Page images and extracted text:

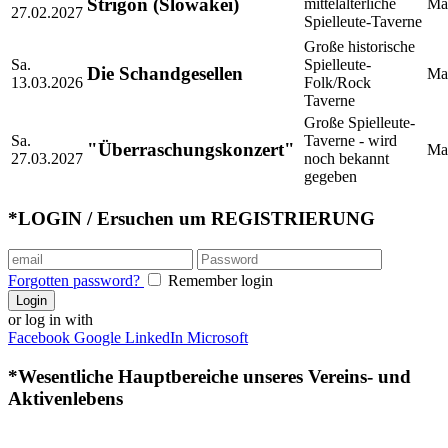
Strigon (Slowakei)
mittelalterliche
Mar
27.02.2027
Spielleute-Taverne
Große historische
Sa.
Spielleute-
Die Schandgesellen
Mar
13.03.2026
Folk/Rock
Taverne
Große Spielleute-
Sa.
Taverne - wird
"Überraschungskonzert"
Mar
27.03.2027
noch bekannt
gegeben
*LOGIN / Ersuchen um REGISTRIERUNG
Forgotten password?
Remember login
Login
or log in with
Facebook
Google
LinkedIn
Microsoft
*Wesentliche Hauptbereiche unseres Vereins- und
Aktivenlebens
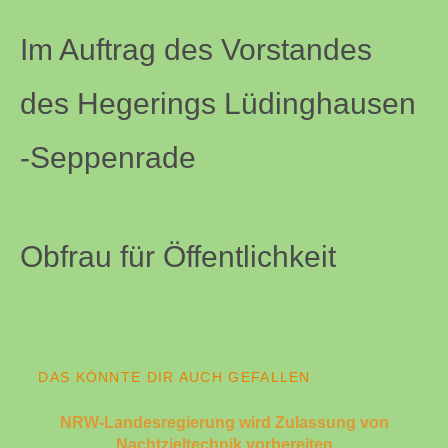
Im Auftrag des Vorstandes
des Hegerings Lüdinghausen
-Seppenrade
Obfrau für Öffentlichkeit
DAS KÖNNTE DIR AUCH GEFALLEN
NRW-Landesregierung wird Zulassung von
Nachtzieltechnik vorbereiten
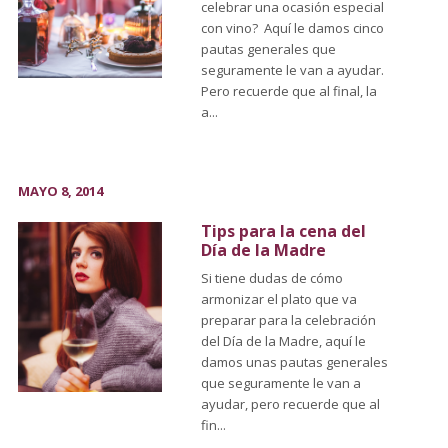
celebrar una ocasión especial
con vino? Aquí le damos cinco
pautas generales que
seguramente le van a ayudar.
Pero recuerde que al final, la
a...
MAYO 8, 2014
Tips para la cena del
Día de la Madre
Si tiene dudas de cómo
armonizar el plato que va
preparar para la celebración
del Día de la Madre, aquí le
damos unas pautas generales
que seguramente le van a
ayudar, pero recuerde que al
fin...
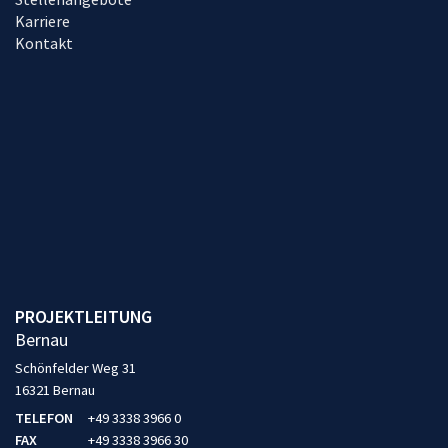
Karriere
Kontakt
PROJEKTLEITUNG
Bernau
Schönfelder Weg 31
16321 Bernau
TELEFON
+49 3338 3966 0
FAX
+49 3338 3966 30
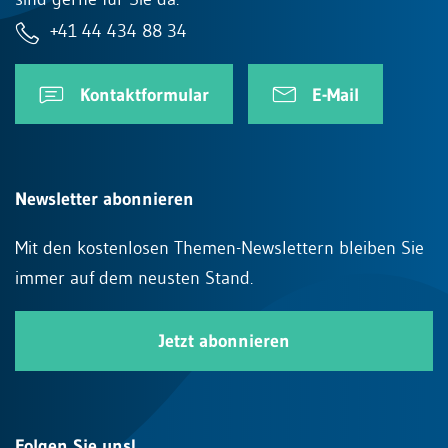
+41 44 434 88 34
Kontaktformular
E-Mail
Newsletter abonnieren
Mit den kostenlosen Themen-Newslettern bleiben Sie
immer auf dem neusten Stand.
Jetzt abonnieren
Folgen Sie uns!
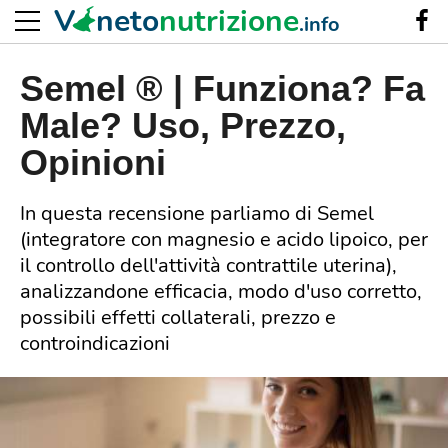
V
neto
nutrizione
.info
Semel ® | Funziona? Fa
Male? Uso, Prezzo,
Opinioni
In questa recensione parliamo di Semel
(integratore con magnesio e acido lipoico, per
il controllo dell'attività contrattile uterina),
analizzandone efficacia, modo d'uso corretto,
possibili effetti collaterali, prezzo e
controindicazioni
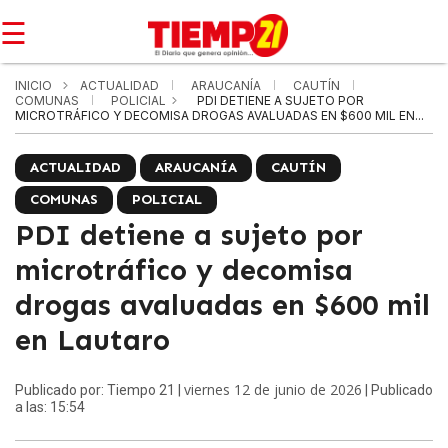
☰
INICIO
ACTUALIDAD
ARAUCANÍA
CAUTÍN
COMUNAS
POLICIAL
PDI DETIENE A SUJETO POR
MICROTRÁFICO Y DECOMISA DROGAS AVALUADAS EN $600 MIL EN...
ACTUALIDAD
ARAUCANÍA
CAUTÍN
COMUNAS
POLICIAL
PDI detiene a sujeto por
microtráfico y decomisa
drogas avaluadas en $600 mil
en Lautaro
viernes 12 de junio de 2026
Publicado por: Tiempo 21 |
| Publicado
a las: 15:54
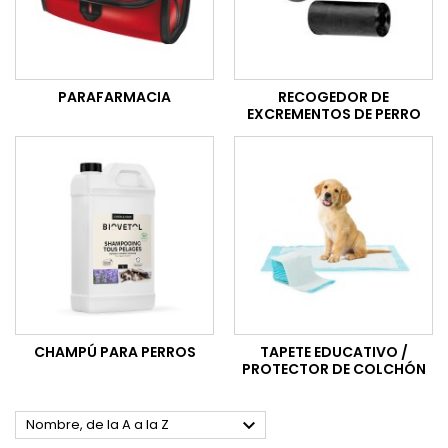
PARAFARMACIA
RECOGEDOR DE
EXCREMENTOS DE PERRO
CHAMPÚ PARA PERROS
TAPETE EDUCATIVO /
PROTECTOR DE COLCHÓN

Nombre, de la A a la Z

• **Task requirements**: What is needed is an exact copy of the lines from the start of the records through the line containing "damos unas pautas generales", with no pictures.

• **Task response**:
Strigon (Slowakei)
mittelalterliche
Mar
27.02.2027
Spielleute-Taverne
Große historische
Sa.
Spielleute-
Die Schandgesellen
Mar
13.03.2026
Folk/Rock
Taverne
Große Spielleute-
Sa.
Taverne - wird
"Überraschungskonzert"
Mar
27.03.2027
noch bekannt
gegeben
*LOGIN / Ersuchen um REGISTRIERUNG
Forgotten password?
Remember login
Login
or log in with
Facebook
Google
LinkedIn
Microsoft
*Wesentliche Hauptbereiche unseres Vereins- und
Aktivenlebens
Im Auftrag des Vorstandes
des Hegerings Lüdinghausen
-Seppenrade
Obfrau für Öffentlichkeit
DAS KÖNNTE DIR AUCH GEFALLEN
NRW-Landesregierung wird Zulassung von
Nachtzieltechnik vorbereiten
celebrar una ocasión especial
con vino? Aquí le damos cinco
pautas generales que
seguramente le van a ayudar.
Pero recuerde que al final, la
a...
MAYO 8, 2014
Tips para la cena del
Día de la Madre
Si tiene dudas de cómo
armonizar el plato que va
preparar para la celebración
del Día de la Madre, aquí le
damos unas pautas generales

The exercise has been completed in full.